Une épopée poétique flamboyante de René Zahnd
C’est l’histoire éternelle de la grandeur et de la ruine d’une cité humaine, qui devrait sa fortune à l’exploitation d’un gisement de sel. La Mokhor de René Zahnd fait évidemment penser aux royaumes disparus de l’Afrique d’avant la colonisation, et les échos de celle-ci, les tribulations des indépendances et des dictatures qui en sont issues se perçoivent également au fil de ce poème épique, mais le palais décati dont le narrateur est le gardien pourrait être celui de L’automne du patriarche, et ses décombres évoquent à la fois ceux de la récente Guerre de Lars Noren. L’ample chronique qui se déploie, tissée d’épisodes à la fois réalistes et légendaires, de contes et de petits dialogues frottés d’humour où apparaissent notamment une petite fille aux questions candides, un guérisseur charlatan, un chef de guerre et un militant désespéré, saisit par son pouvoir d’évocation et son mélange de vitalité et de tristesse, rappelant les écrits de maints auteurs du tiers-monde, tel Le pleurer-rire d’un Henri Lopes. En crescendo prenant, l’histoire aboutit à l’affrontement symbolique du poète-rebelle Bakour et du guerrier Yarko, qui se disputent les faveurs d’une Meryem rappelant, non sans emphase, une certaine Hélène antique…

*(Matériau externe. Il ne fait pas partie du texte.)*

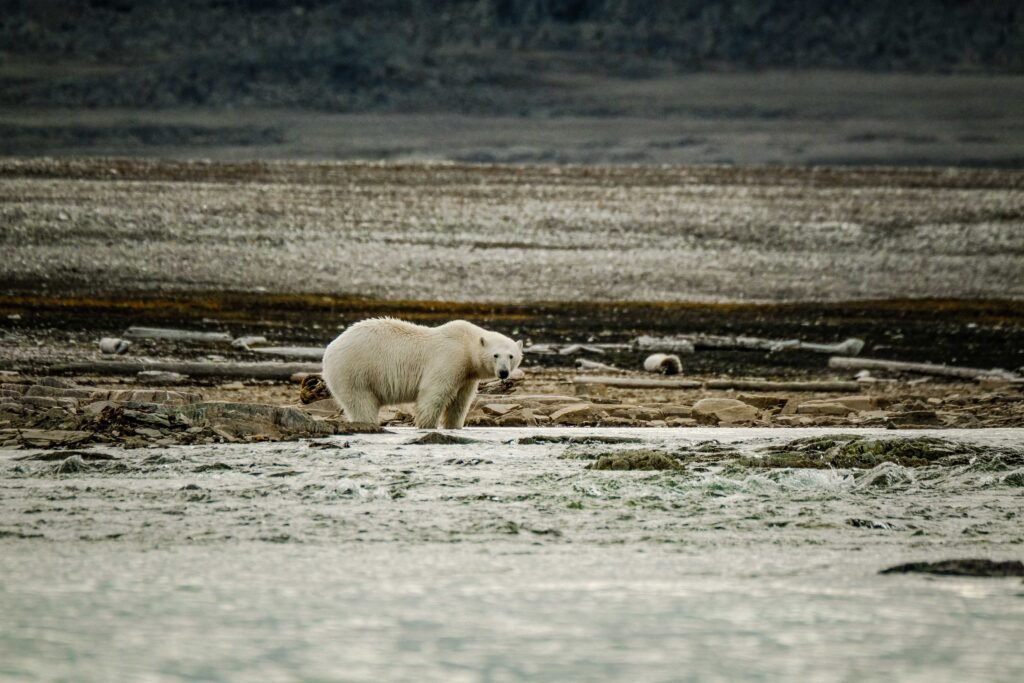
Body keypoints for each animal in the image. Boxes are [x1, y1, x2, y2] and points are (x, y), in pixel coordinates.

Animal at [319, 319, 524, 428]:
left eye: (511, 356)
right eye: (495, 355)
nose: (503, 372)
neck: (466, 344)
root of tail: (330, 348)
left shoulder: (466, 375)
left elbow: (459, 402)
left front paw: (454, 425)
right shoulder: (449, 358)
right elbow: (433, 394)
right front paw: (427, 425)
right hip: (354, 370)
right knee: (361, 401)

Fou d’Afrique, dont il aime et connaît les couleurs, les oiseaux, les femmes (superbement célébrées en l’occurrence), les gens et leur culture, René Zahnd a composé Mokhor, sans doute son plus beau texte de théâtre à ce jour, pour Hassane Kouyaté, lequel se réapproprie physiquement la partition, entre murmure hypersensible et clameur, avec autant de naturel malicieux que d’intensité dramatique. Dans un beau dispositif scénographique de Gilles Lambert, évoquant un campement sommaire que domine une échelle-tour dont le relief s’accuse sous les éclairages clair-obscurs de Liliane Tondellier, Philippe Morand règle une mise en scène à la fois rigoureuse et limpide, rendant la poésie de l’ouvrage, et ses multiples flèches de sens, avec générosité.
Lausanne. Théâtre de Vidy, en reprise.